** Opening INFORMATION SUPPLIED block **
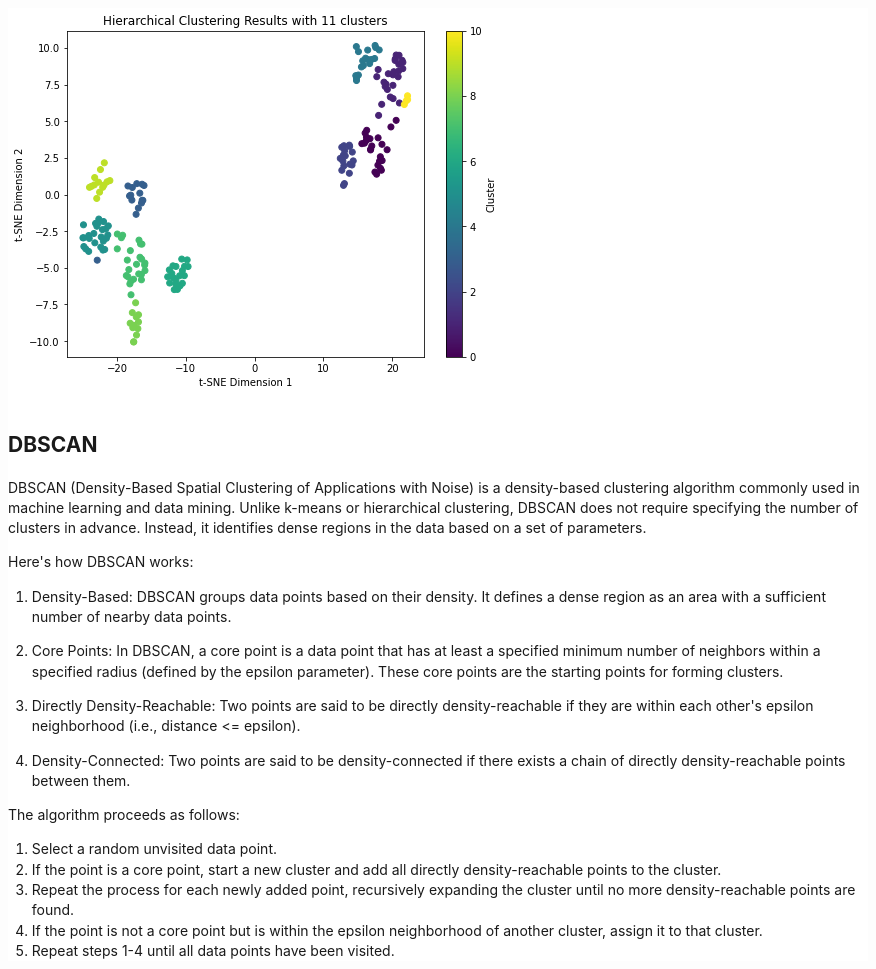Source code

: ![png](Clustering_files/Clustering_12_0.png)
    


## DBSCAN
DBSCAN (Density-Based Spatial Clustering of Applications with Noise) is a density-based clustering algorithm commonly used in machine learning and data mining. Unlike k-means or hierarchical clustering, DBSCAN does not require specifying the number of clusters in advance. Instead, it identifies dense regions in the data based on a set of parameters.

Here's how DBSCAN works:

1. Density-Based: DBSCAN groups data points based on their density. It defines a dense region as an area with a sufficient number of nearby data points.

2. Core Points: In DBSCAN, a core point is a data point that has at least a specified minimum number of neighbors within a specified radius (defined by the epsilon parameter). These core points are the starting points for forming clusters.

3.  Directly Density-Reachable: Two points are said to be directly density-reachable if they are within each other's epsilon neighborhood (i.e., distance <= epsilon).

4.  Density-Connected: Two points are said to be density-connected if there exists a chain of directly density-reachable points between them.

The algorithm proceeds as follows:

1.  Select a random unvisited data point.
2.  If the point is a core point, start a new cluster and add all directly density-reachable points to the cluster.
3.  Repeat the process for each newly added point, recursively expanding the cluster until no more density-reachable points are found.
4.  If the point is not a core point but is within the epsilon neighborhood of another cluster, assign it to that cluster.
5.  Repeat steps 1-4 until all data points have been visited.
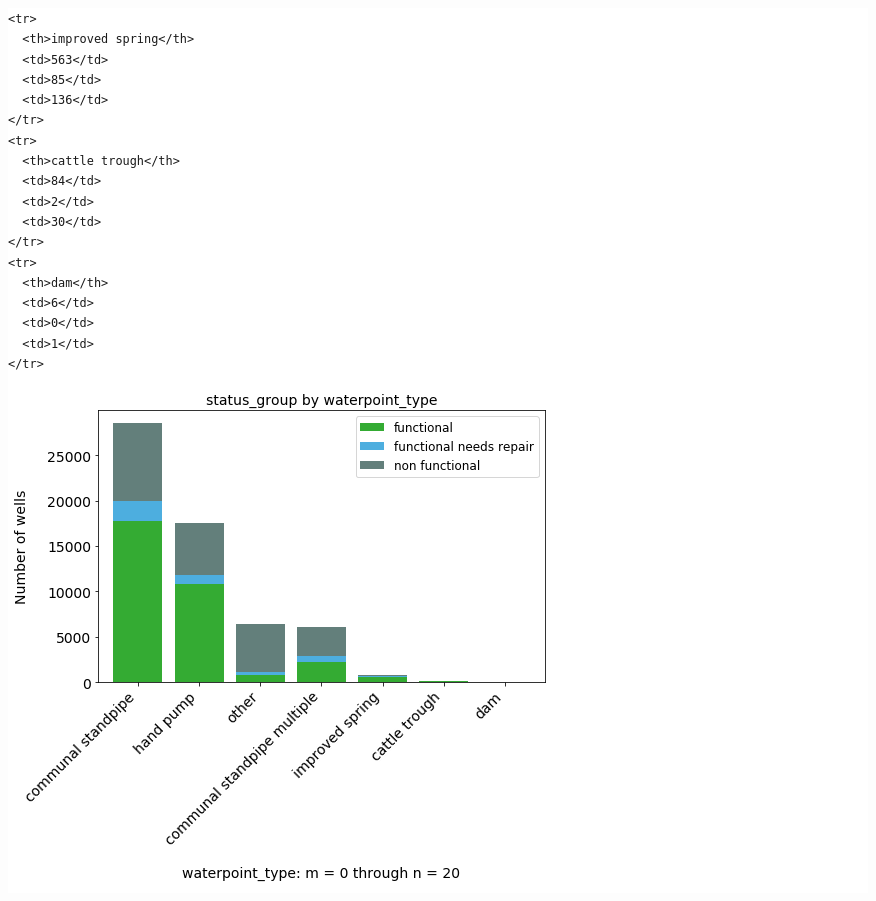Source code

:     <tr>
      <th>improved spring</th>
      <td>563</td>
      <td>85</td>
      <td>136</td>
    </tr>
    <tr>
      <th>cattle trough</th>
      <td>84</td>
      <td>2</td>
      <td>30</td>
    </tr>
    <tr>
      <th>dam</th>
      <td>6</td>
      <td>0</td>
      <td>1</td>
    </tr>
  </tbody>
</table>
</div>




![png](Durante_mod3_proj_073120_summary_files/Durante_mod3_proj_073120_summary_43_1.png)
** Closing INFORMATION SUPPLIED block **
(WHAT YOU WILL DO) Copy out each line of the records above containing the word "that".

(RESPONSE TO THE TASK)
2. Core Points: In DBSCAN, a core point is a data point that has at least a specified minimum number of neighbors within a specified radius (defined by the epsilon parameter). These core points are the starting points for forming clusters.
4.  If the point is not a core point but is within the epsilon neighborhood of another cluster, assign it to that cluster.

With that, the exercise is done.